**Prompt A:** According to the Budj Bim excerpt, about how long ago did the most recent eruption take place?
**Prompt B:** Name every organization that the Budj Bim excerpt says jointly manages the national park as of 2020.
**Prompt C:** Pick up the text on Budj Bim National Park after its final sentence and keep writing.

**Excerpt:**
=== Begin Enclosure ===

Located within the national park is Budj Bim, formerly named Mount Eccles by the European people who settled in the area, is the site of one of the most recent active volcanos in Australia. The first activity was about 40,000 years ago when Budj Bim was formed by lava pouring out the Earth's crust. The most recent eruption was approximately 8,000 years ago. Budj Bim is a fairly small hill surrounded by lush vegetation with a small, hidden, deep volcanic crater lake named Lake Surprise. It is famous for an adjacent lava tube and there are numerous lava tubes in the surrounding farm land.

==Heritage areas==

The park was added to the Australian National Heritage List in 2004 as part of the Budj Bim National Heritage Landscape for its importance in Indigenous history and its geology.

As one of three components of the Budj Bim Cultural Landscape, it was added to the UNESCO World Heritage List on 6 July 2019.

==Management==
As of 2020 Budj Bim National Park, as part of the Budj Bim National Heritage Landscape, is jointly managed by Parks Victoria, the (Gunditjmara) Gunditj Mirring Traditional Owners Aboriginal Corporation (GMTOAC) and Winda-Mara TOAC (a south-west Victorian organisation representing Indigenous Australians in the area). The Council forms part of the 2007 Native Title Settlement Agreement between the Gunditjmara and the Victoria State Government, under which both parties manage the park landscape.

=== End Enclosure ===

**Chart-based quiz rows:**
=== Begin Enclosure ===

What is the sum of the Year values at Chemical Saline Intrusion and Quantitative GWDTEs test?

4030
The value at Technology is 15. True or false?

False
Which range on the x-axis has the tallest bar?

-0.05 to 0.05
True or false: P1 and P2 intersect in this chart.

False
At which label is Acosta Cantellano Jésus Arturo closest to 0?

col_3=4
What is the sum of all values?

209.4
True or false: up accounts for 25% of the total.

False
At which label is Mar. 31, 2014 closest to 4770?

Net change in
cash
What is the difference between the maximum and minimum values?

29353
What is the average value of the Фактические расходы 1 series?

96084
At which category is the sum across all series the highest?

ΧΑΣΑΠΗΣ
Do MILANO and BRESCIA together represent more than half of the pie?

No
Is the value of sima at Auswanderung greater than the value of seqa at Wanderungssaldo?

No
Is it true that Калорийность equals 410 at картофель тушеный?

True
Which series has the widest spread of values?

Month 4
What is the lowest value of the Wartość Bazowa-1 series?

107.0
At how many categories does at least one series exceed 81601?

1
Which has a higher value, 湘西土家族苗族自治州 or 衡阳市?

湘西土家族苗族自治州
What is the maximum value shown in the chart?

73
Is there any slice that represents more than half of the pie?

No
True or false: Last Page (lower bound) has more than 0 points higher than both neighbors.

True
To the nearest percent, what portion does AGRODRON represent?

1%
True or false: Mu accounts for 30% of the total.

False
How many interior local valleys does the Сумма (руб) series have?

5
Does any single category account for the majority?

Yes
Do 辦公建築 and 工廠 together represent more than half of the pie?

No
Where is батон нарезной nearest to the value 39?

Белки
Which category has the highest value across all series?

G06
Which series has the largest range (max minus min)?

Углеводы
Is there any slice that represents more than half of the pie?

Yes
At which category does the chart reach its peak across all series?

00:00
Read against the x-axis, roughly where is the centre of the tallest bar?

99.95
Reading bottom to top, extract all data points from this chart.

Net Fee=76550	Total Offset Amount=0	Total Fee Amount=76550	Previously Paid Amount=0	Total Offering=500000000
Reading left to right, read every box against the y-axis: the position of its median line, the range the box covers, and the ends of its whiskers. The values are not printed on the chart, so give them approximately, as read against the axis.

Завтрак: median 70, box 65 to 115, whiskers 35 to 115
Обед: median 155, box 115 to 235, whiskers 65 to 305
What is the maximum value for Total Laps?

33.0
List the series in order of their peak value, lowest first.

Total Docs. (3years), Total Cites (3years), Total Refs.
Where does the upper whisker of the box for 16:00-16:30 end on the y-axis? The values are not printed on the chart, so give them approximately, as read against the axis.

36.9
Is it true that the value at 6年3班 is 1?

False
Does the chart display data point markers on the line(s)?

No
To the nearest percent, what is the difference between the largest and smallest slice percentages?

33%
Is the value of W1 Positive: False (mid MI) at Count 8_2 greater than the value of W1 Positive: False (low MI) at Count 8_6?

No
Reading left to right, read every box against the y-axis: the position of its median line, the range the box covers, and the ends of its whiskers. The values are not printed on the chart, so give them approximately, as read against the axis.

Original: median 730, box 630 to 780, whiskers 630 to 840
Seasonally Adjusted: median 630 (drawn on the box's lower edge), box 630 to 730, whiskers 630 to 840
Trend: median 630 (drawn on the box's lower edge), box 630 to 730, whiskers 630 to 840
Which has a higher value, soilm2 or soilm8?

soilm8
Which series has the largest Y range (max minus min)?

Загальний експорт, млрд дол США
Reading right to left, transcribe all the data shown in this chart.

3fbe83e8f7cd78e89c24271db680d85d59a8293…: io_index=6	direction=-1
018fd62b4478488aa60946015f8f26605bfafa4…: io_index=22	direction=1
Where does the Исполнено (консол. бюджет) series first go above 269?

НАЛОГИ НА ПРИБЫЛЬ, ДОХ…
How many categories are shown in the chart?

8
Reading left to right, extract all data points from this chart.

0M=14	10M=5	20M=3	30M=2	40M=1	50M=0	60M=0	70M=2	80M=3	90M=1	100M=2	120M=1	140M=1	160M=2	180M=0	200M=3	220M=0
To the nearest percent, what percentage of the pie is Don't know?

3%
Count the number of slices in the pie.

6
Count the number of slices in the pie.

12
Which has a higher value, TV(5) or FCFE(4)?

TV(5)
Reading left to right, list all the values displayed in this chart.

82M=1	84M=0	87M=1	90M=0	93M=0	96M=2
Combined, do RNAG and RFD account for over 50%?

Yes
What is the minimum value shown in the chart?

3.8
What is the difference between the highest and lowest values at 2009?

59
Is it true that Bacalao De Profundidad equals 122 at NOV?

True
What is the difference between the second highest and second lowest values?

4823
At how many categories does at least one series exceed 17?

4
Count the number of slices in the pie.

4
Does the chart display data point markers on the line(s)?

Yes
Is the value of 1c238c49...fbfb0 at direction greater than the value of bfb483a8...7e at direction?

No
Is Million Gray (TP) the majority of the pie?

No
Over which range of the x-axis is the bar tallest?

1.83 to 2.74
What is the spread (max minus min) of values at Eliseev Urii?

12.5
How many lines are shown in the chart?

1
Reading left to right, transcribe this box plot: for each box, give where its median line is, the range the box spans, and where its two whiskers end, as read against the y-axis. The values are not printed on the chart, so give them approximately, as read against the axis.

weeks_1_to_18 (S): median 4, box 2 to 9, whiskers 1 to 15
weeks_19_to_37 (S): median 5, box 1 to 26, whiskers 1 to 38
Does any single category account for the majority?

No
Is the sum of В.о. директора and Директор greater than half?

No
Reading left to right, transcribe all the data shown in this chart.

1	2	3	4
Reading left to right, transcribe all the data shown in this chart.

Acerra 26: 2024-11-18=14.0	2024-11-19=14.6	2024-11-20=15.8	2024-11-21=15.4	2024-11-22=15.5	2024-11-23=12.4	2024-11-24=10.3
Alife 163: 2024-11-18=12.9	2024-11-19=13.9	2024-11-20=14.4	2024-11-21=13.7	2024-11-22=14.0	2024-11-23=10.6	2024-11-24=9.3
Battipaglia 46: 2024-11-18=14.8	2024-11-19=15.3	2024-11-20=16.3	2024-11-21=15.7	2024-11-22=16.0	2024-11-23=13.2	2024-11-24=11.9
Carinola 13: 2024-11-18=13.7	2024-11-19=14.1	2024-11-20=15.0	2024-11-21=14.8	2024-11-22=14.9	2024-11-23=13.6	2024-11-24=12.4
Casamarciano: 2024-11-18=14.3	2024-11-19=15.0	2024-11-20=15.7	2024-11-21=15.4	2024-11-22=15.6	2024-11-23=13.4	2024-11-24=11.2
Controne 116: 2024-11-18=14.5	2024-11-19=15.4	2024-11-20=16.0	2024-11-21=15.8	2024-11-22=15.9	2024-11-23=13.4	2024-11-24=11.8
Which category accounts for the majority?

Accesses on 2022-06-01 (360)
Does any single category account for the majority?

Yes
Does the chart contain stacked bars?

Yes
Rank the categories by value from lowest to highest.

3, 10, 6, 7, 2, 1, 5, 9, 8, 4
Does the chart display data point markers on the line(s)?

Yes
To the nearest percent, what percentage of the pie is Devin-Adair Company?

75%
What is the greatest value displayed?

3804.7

=== End Enclosure ===

**Answer A:** Approximately 8,000 years ago.

**Answer B:**
Parks Victoria
Gunditj Mirring Traditional Owners Aboriginal Corporation (GMTOAC)
Winda-Mara TOAC

**Answer C:**
==2020 bushfires==
During the 2019-2020 Australian bushfire season, fires broke out within the Budj Bim Cultural Heritage Landscape. The stone fish traps and the stone house site were unaffected by fire, and fortunately the fires were quickly contained, partly due to mild weather conditions and partly by the efforts of firefighters. Lake Condah and Condah Mission were not directly affected by the fires. In the National Park, the campground and picnic area reopened from 29 February 2020, but the Lake Surprise walking track and access to Tunnel Cave were closed due to the impact of the fires. As of 19 March 2020, the Crater Rim Walk and Lava Canal Walk are open, but re-routed near Tunnel Cave.

== 2025 bushfires ==
On Sunday, March 9, 2025, a lightning strike ignited a bushfire in the park. As the fire spread, campers and other visitors were asked to leave. The fire was contained a week later. A few weeks after the fire damaged a significant portion of the park, state government officials decided to euthanise many koalas, believed to be suffering from poor health after the fires, and with a low chance of survival, given that their food source had been decimated. The state hired marksmen to shoot koalas from helicopters; some 700 koalas were eliminated. Once discovered, the aerial culling draw great criticism from wildlife advocates and media attention internationally. Opponents called for an end to the killing, access to the closed area, and an investigation into the government's opaque decision-making process.